Highlights? Lost my contacts 'cause they got squeezed out of my eyes while I was puking up the bad fish tacos from our first bar. Melted in the 97 degree heat on the poorly ventilated tiki bar of the same place. Had to wait 'till 3:00 to check in probably 'cause I was on the cheap third-party booking site rate. Instead of kayaking like I thought we'd do, had to endure a very drunk and obnoxious Ric (he was okay to me but I think he pissed of some of Joe's friends) sitting on a gritty hot beach getting sand all over me, breathing the clean-looking, yet no doubt toxic air from the notorious Crystal River Power Plant very nearby. Enduring the vapid and airhead interests of Joe's sisters Raven and Althea, the later from Italy, and Raven's fuck boi...we'll call him Scruffy since I forgot his name. Oh, and their selfies! They gotta snap them selfies, yo! Oh, later as the girls were brought back to Joe's house in Inverness, Ric and I made our way to two other places for shrimp scampi dinner at one and beer and wings at another. The later had live music and, surprisingly, some guy gave us a huge tin of jello shots!

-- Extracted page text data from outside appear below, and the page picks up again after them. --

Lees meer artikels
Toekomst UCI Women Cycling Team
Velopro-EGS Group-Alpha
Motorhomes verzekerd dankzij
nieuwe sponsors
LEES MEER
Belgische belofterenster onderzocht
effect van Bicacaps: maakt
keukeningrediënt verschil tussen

The boys returned later and stayed with Ric in his room while I had mine to myself. Ric had made a rather embarrassing public grope of straight boy Scruffy's torso at the beach earlier so, of course Scruffy stayed in one bed while Ric and Joe shared the other.

In the late morning, we checked out and made our way to a Huddle House in Inverness but it was packed so Joe and Scruffy, now joined by Althea decided to make their way to another place. After our breakfast Ric and I drove off to our homes (me: a three hour drive) and Ric likely spent the rest of the day in bed nursing his hangover. Mine wasn't too bad but I did get in a little nap once back home. But not before stopping at my local ABC to get one of those cheap rum Coco Loco bottles and a twelve of Yeungling.

What! It was a holiday weekend and I wanted to keep the teenager experience going a little while longer!